An updated version of the SpaceX Falcon 9 rocket, tailored for eventual crewed missions for NASA, made its debut launch on Friday from Florida's Cape Canaveral carrying a communications satellite for Bangladesh into orbit.
The newly minted Block-5 edition of the Falcon 9 - equipped with about 100 upgrades for greater power, safety and reusability than its Block-4 predecessor - lifted off at 4:14 p.m.
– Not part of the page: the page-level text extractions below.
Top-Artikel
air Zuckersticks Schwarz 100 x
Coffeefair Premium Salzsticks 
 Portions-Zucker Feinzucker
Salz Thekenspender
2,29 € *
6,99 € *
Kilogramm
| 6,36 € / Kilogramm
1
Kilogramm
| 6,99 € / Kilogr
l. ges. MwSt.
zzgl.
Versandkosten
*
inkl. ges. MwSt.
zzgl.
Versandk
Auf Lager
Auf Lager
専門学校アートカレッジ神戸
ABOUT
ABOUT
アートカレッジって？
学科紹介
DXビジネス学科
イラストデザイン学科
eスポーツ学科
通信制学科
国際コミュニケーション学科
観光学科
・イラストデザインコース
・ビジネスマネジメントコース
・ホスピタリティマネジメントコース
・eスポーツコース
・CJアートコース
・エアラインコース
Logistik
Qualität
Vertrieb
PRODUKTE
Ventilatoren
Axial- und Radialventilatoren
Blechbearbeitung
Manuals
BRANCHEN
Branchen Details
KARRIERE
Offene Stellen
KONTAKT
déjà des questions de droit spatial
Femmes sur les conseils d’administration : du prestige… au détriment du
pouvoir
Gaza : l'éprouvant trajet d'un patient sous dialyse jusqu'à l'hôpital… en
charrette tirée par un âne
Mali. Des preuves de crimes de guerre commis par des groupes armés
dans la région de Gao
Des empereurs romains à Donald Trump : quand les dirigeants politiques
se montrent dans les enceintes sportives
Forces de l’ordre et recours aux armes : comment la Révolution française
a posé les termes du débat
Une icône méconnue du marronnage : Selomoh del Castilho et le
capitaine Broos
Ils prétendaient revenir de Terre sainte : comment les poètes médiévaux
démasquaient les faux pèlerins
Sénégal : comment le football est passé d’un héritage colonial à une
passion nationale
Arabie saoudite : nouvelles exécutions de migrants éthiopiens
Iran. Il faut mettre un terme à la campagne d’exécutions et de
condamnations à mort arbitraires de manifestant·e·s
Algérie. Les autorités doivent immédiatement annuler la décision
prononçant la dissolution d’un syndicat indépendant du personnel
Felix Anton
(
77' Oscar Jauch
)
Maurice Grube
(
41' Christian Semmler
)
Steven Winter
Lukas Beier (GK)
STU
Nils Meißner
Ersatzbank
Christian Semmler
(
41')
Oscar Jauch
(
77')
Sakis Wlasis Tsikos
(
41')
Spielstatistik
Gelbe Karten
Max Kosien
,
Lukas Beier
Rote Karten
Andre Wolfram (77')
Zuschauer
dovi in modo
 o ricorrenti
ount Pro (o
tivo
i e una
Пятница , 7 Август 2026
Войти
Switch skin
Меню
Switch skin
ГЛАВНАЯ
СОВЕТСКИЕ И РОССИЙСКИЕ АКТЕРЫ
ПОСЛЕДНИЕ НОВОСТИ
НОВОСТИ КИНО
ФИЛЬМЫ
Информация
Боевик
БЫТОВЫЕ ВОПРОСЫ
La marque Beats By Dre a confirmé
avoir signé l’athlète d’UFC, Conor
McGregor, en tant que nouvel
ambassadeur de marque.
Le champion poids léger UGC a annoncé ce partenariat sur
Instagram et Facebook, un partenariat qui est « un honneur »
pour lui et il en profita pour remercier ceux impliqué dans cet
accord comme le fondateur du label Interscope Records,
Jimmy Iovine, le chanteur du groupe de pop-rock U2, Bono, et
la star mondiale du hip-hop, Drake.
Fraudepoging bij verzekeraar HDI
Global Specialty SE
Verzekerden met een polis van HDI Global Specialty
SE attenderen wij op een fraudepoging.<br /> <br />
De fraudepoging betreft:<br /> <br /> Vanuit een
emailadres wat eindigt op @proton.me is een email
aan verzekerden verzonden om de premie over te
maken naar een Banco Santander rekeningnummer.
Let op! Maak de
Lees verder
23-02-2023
EDT (2014 GMT) from the Kennedy Space Center.
Minutes later, the rocket's main-stage booster flew itself back to Earth to achieve a safe return landing on an unmanned platform vessel floating in the Pacific Ocean.
The recoverable Block-5 booster is designed to be reused at least 10 times with minimal refurbishment between flights, allowing more frequent launches at lower cost - a key to the SpaceX business model.
Enhanced rocket reusability also is a core tenet of SpaceX owner and billionaire entrepreneur Elon Musk's broader objectives of making space travel commonplace and ultimately sending humans to Mars.
SpaceX has safely return-landed 24 of its boosters and reflown 11 of them.
Friday's flight marked the ninth SpaceX launch so far this year, compared to five orbital-class missions the company had logged at the same point in 2017, according to Musk.